FCC Chairman Ajit Pai has circulated a declaratory ruling that would allow phone companies to block robocalls by default, with consumers having the option of opting out of robocall blocking. Carriers also would be allowed to block calls to subscribers that are not on the subscriber’s contact list.
The commission is expected to vote on the ruling next month, when it also may adtopt a Further Notice of Proposed Rulemaking that proposes a safe harbor for providers implementing network-wide blocking that fail to be authenticated using the emerging SHAKEN/STIR framework.
“Allowing call blocking by default could be a big benefit for consumers who are sick and tired of robocalls,” Pai said in a press release. “By making it clear that such call blocking is allowed, the FCC will give voice service providers the legal certainty they need to block unwanted calls from the outset so that consumers never have to get them.

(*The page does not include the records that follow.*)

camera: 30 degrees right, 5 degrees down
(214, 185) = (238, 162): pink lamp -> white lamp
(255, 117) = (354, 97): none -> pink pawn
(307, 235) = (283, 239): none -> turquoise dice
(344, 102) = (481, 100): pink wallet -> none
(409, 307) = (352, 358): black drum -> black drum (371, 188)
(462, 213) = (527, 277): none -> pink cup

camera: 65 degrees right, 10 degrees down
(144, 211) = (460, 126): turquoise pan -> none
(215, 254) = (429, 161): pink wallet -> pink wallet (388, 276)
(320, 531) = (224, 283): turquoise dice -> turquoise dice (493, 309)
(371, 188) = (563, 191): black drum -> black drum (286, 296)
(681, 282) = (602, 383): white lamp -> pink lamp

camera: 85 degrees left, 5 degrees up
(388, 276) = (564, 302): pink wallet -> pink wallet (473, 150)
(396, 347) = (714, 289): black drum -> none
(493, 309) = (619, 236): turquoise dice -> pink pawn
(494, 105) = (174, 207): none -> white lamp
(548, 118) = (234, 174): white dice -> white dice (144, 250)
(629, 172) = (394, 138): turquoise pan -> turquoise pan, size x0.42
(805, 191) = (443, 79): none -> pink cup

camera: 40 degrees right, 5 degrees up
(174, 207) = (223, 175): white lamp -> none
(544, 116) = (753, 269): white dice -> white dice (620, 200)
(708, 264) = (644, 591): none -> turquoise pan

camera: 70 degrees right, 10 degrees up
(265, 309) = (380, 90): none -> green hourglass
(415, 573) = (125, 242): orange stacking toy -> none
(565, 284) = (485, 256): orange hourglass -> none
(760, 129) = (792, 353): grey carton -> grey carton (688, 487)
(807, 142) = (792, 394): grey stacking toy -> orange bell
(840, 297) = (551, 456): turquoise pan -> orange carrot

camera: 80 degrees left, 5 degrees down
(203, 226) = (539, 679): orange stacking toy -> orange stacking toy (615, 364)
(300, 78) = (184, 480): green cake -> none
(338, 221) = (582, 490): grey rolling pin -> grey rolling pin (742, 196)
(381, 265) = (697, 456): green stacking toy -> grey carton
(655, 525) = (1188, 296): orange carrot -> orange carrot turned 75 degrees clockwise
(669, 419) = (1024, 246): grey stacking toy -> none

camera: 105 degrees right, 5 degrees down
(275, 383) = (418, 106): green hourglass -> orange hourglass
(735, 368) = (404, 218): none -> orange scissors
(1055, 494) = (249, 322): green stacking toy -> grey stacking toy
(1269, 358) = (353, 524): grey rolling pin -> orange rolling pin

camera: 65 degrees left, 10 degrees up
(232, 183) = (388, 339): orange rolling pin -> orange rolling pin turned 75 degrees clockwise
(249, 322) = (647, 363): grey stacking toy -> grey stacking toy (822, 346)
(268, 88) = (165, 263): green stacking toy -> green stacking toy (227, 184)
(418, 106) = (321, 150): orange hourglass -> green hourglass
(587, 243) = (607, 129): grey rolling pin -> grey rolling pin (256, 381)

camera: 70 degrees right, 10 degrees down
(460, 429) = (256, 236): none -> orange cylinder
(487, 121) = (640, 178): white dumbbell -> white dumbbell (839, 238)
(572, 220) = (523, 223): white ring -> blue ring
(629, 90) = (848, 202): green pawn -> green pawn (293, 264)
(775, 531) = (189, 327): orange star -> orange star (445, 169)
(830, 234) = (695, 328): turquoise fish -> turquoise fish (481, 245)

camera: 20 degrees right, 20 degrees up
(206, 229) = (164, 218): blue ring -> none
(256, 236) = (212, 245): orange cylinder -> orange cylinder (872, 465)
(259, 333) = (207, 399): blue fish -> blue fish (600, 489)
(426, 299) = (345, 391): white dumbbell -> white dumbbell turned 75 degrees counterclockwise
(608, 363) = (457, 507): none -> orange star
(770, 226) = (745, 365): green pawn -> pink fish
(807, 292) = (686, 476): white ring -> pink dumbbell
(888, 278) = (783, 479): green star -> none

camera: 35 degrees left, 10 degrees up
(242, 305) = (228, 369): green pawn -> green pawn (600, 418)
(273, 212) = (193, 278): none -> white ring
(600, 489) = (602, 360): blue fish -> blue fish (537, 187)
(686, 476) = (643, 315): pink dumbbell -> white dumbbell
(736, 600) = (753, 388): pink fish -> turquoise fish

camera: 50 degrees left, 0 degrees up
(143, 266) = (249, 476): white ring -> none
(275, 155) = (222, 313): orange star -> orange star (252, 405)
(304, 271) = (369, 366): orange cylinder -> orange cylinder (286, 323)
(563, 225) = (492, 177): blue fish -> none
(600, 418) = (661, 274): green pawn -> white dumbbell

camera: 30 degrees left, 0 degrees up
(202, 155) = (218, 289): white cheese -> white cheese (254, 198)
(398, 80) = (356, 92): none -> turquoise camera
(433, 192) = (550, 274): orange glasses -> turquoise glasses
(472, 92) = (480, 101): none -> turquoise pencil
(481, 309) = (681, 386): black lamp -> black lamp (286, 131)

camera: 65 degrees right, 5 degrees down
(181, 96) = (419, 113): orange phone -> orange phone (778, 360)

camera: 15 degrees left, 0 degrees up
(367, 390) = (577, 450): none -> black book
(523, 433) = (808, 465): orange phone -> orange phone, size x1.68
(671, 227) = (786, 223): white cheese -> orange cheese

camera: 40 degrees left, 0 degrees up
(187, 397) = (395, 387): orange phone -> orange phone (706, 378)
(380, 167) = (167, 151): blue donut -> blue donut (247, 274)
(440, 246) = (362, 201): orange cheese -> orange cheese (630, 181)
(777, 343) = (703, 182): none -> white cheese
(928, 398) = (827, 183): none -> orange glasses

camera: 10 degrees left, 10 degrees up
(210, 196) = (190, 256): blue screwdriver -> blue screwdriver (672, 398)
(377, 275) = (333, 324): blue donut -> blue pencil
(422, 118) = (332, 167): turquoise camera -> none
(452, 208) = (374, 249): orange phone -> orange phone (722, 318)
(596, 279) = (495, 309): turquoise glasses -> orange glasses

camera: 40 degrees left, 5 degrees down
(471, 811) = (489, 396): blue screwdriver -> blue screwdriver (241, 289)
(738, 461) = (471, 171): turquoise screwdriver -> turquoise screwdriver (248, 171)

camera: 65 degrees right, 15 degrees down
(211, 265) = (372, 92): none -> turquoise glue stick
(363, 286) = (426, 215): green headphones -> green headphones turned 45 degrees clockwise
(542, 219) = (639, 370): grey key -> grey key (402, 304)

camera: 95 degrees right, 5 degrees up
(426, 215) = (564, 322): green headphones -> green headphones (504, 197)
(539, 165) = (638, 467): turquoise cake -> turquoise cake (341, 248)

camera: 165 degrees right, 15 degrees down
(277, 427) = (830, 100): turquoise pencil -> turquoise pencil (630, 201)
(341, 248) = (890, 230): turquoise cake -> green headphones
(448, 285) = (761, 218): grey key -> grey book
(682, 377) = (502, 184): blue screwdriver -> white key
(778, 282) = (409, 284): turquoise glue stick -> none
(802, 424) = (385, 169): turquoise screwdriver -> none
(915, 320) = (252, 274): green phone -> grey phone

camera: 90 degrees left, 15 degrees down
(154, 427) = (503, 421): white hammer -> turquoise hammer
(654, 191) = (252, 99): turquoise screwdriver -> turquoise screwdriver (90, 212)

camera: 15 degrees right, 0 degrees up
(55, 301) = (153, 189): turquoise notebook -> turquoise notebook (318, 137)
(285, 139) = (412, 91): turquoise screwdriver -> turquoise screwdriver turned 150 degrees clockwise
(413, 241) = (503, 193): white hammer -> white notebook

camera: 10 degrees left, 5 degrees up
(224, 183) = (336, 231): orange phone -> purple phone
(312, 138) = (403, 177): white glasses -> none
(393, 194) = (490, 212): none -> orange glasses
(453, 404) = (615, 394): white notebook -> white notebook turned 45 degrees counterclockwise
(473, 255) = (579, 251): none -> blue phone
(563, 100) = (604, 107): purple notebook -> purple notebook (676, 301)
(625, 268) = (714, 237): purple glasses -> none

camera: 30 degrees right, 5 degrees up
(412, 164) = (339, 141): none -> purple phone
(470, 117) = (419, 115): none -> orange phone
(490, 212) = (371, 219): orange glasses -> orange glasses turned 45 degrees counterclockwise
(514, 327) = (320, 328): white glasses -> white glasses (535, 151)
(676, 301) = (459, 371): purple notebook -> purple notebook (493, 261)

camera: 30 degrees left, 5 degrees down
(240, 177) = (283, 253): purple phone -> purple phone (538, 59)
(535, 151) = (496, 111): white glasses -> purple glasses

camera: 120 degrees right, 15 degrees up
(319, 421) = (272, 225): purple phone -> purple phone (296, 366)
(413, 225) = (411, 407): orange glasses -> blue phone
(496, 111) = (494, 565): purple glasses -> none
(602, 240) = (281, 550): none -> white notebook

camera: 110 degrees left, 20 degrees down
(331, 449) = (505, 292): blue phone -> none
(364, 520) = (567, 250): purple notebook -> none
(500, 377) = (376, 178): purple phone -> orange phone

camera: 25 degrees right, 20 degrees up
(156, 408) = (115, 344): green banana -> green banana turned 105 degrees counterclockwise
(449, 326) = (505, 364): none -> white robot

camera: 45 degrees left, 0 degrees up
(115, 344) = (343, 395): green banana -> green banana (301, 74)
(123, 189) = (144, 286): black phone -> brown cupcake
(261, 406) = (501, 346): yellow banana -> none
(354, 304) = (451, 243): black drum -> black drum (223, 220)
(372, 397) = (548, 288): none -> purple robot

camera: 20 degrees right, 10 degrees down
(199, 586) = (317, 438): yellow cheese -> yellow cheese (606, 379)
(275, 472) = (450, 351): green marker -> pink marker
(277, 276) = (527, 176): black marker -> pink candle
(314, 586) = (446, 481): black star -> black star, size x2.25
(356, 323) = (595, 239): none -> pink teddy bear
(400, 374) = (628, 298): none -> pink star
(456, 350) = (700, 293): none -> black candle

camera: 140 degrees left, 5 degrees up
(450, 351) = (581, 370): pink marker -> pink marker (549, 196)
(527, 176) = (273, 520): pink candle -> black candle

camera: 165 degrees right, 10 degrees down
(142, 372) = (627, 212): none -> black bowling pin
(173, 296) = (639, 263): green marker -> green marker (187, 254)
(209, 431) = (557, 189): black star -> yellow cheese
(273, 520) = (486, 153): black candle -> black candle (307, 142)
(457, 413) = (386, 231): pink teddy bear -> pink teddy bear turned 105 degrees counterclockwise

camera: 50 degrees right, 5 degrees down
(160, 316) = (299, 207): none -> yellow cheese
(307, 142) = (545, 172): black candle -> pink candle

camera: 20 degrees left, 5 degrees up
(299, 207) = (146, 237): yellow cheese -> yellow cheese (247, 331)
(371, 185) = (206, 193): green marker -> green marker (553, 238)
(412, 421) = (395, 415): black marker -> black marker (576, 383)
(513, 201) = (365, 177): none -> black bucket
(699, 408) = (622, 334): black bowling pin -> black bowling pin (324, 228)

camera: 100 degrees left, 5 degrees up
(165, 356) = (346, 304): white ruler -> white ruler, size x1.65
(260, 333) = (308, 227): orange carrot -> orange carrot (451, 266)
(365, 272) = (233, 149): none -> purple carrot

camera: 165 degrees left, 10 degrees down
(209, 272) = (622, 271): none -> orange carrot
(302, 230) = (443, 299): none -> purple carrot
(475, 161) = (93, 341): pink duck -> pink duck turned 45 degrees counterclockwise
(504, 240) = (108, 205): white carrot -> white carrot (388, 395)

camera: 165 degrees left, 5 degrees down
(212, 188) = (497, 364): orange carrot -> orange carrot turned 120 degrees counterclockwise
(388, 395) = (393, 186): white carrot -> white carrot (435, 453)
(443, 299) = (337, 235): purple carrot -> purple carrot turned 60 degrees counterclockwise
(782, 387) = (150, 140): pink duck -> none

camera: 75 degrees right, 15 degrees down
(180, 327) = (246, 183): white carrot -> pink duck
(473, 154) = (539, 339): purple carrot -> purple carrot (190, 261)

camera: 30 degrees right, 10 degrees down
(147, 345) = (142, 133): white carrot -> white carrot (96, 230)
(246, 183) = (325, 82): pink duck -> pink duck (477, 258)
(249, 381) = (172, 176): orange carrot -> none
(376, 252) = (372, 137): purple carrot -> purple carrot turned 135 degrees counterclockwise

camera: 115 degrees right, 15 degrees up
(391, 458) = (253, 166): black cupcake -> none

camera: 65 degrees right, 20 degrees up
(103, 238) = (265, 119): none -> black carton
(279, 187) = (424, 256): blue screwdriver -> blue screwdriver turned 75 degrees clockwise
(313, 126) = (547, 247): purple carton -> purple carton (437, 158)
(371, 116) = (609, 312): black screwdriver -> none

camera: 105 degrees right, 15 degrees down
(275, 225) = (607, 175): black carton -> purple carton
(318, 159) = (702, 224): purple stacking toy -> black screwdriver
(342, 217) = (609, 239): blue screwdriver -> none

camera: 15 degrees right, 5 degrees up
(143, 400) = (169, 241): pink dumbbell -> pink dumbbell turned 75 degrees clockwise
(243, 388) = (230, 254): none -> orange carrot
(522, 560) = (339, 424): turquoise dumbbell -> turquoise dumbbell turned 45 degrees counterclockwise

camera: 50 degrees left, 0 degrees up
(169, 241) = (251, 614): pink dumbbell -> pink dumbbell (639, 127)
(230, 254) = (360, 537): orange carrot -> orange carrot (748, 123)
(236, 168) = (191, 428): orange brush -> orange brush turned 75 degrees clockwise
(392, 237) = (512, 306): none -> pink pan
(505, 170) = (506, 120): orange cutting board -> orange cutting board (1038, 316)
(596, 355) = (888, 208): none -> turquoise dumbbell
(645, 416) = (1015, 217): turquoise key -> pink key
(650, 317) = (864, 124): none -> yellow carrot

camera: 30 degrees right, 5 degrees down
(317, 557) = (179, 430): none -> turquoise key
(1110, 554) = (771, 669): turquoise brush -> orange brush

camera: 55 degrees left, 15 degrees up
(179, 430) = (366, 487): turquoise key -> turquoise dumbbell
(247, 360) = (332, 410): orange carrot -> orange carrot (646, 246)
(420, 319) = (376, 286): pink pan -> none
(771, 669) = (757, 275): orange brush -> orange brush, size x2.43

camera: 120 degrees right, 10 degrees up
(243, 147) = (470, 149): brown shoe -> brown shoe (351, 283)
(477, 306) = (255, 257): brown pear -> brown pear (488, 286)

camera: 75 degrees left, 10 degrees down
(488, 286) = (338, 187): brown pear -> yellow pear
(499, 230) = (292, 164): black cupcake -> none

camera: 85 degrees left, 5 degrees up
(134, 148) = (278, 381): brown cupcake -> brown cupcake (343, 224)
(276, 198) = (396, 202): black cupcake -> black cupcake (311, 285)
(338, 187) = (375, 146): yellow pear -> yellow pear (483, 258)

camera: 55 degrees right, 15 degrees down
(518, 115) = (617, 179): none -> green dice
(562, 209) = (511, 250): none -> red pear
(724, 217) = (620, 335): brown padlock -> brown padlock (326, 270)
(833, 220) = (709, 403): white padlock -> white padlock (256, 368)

And, if this decision is adopted, I strongly encourage carriers to begin providing these services by default—for free—to their current and future customers. I hope my colleagues will join me in supporting this latest attack on unwanted robocalls and spoofing.”
Some voice providers have held off on developing and deploying call blocking technology because they were uncertain whether those tools were legal, the FCC notes. The proposed rules aim to remove that barrier. According to the commission, third-party developers already have developed call blocking apps using analytical tools, and similar technology potentially could be used by the voice providers.
In March, AT&T and Comcast exchanged the first calls verified with SHAKEN/STIR technology. SHAKEN (Signature-based Handling of Asserted information using toKENs) was developed by the SIP Forum and the Alliance for Telecom Industry Solutions (ATIS). STIR (Secure Telephony Identity Revisited) was developed by the Internet Engineering Task Force. Together, they are designed to ensure that numbers displayed via caller ID are the number from which the call originated.
Joan Engebretson contributed information to this report.